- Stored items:
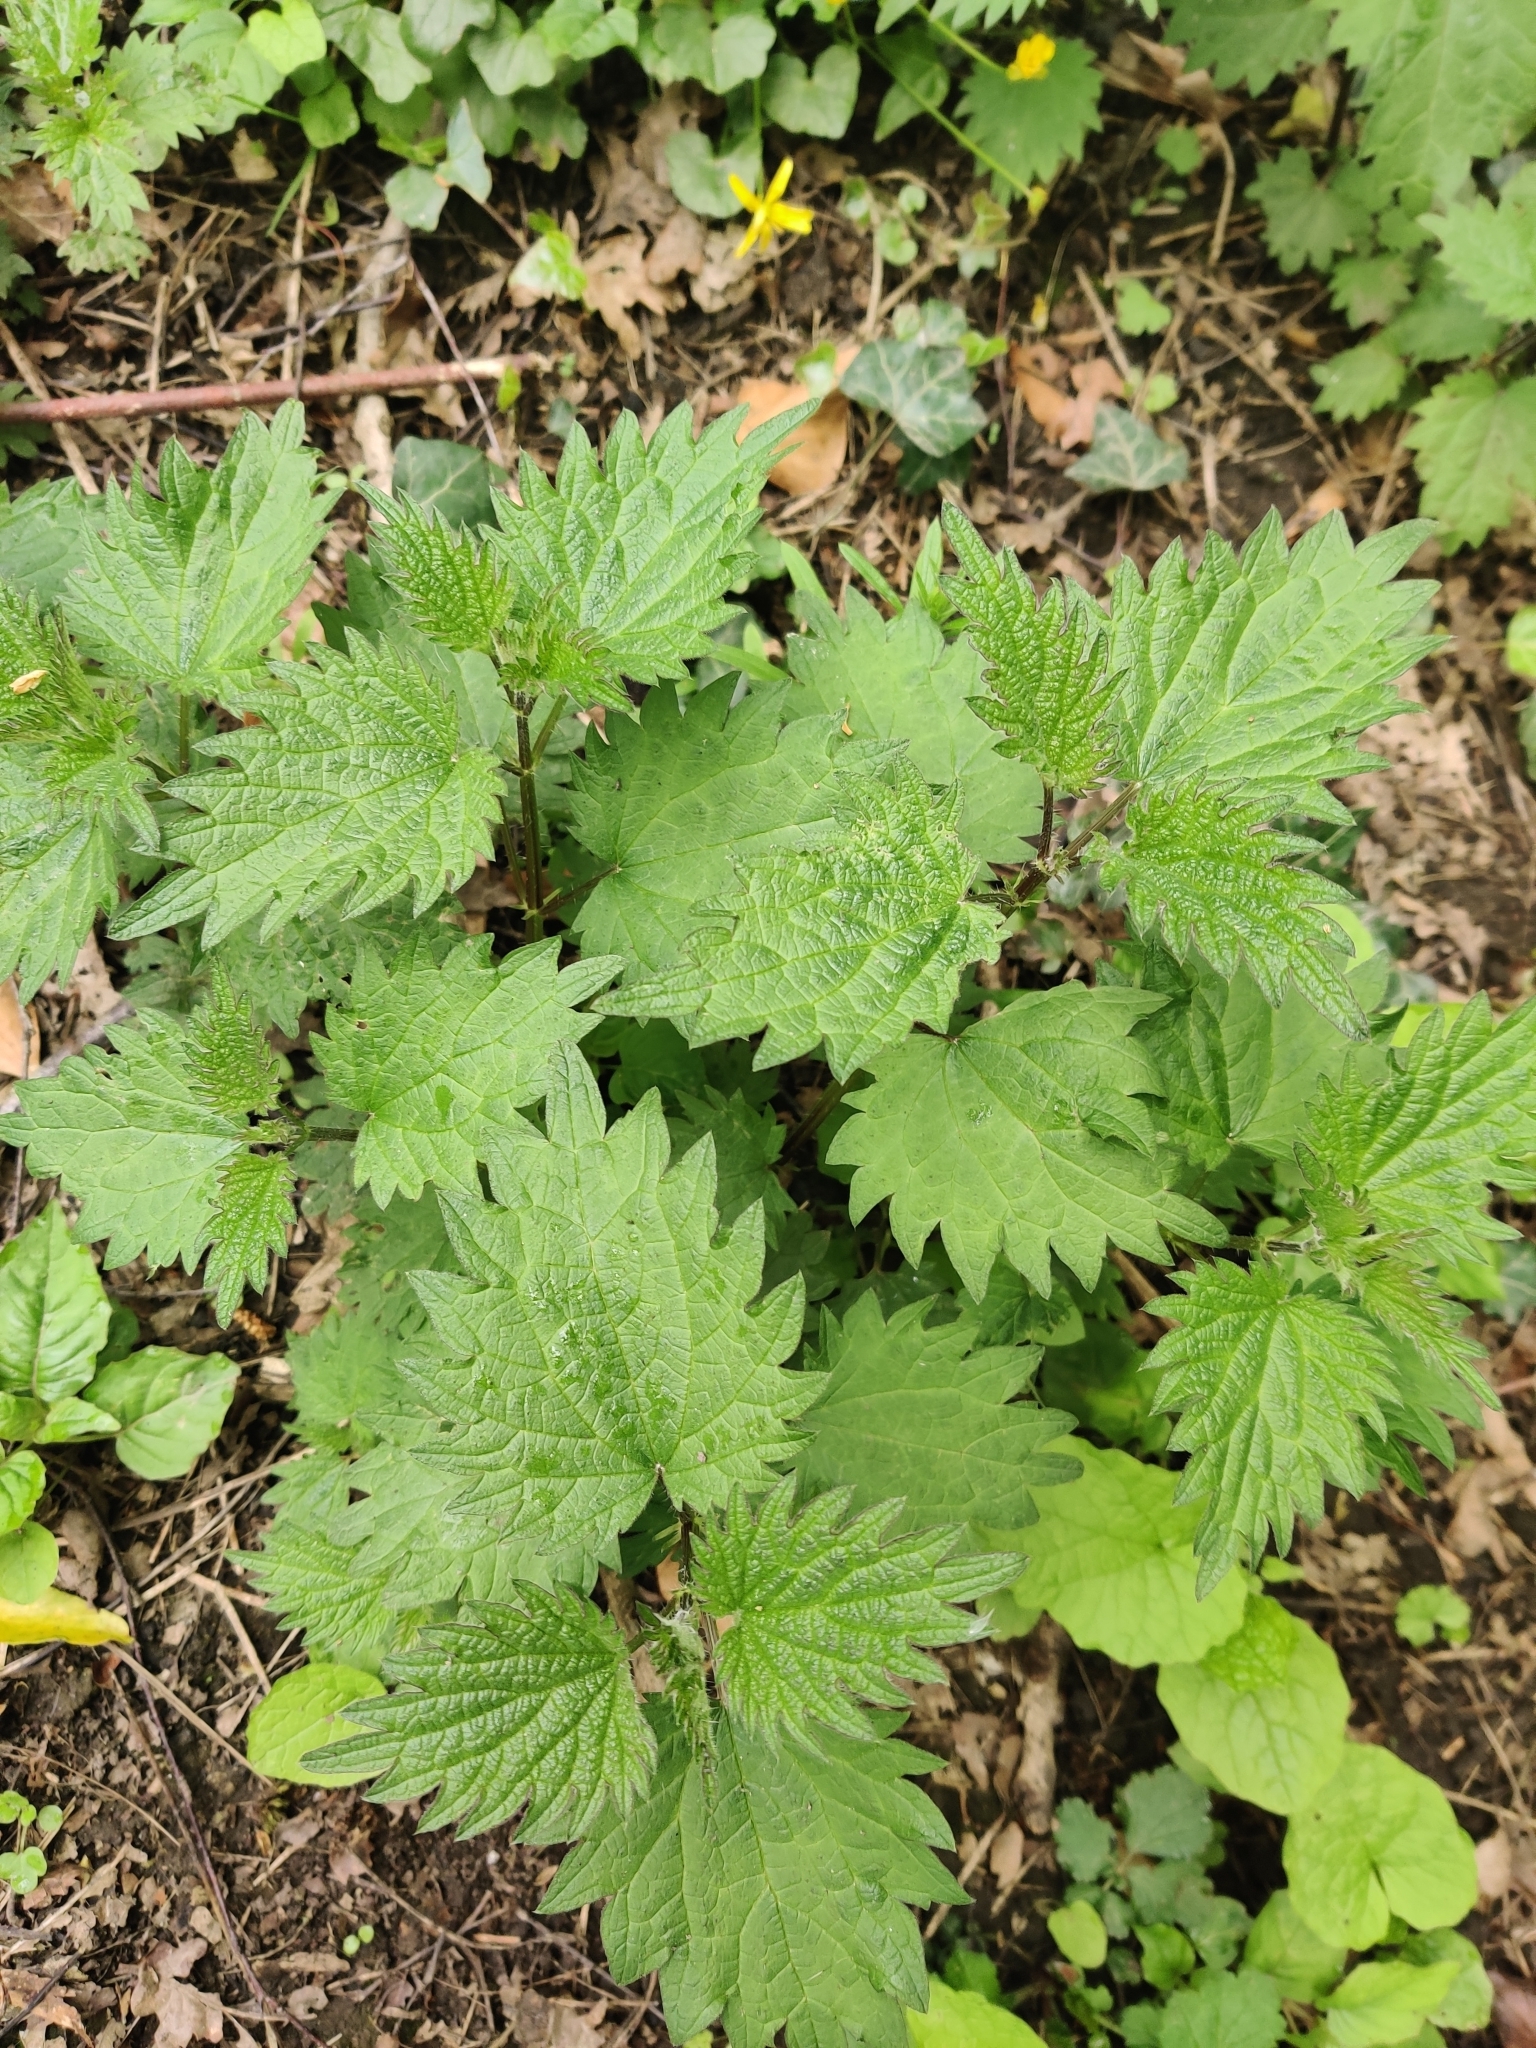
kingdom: Plantae
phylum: Tracheophyta
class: Magnoliopsida
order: Rosales
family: Urticaceae
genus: Urtica
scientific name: Urtica dioica
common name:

- GOAL: Convert the lines of every row above into one numbered list, dropping any blank lines and omitting the pictures.

- PROBLEM SOLUTION:
1. kingdom: Plantae
2. phylum: Tracheophyta
3. class: Magnoliopsida
4. order: Rosales
5. family: Urticaceae
6. genus: Urtica
7. scientific name: Urtica dioica
8. common name:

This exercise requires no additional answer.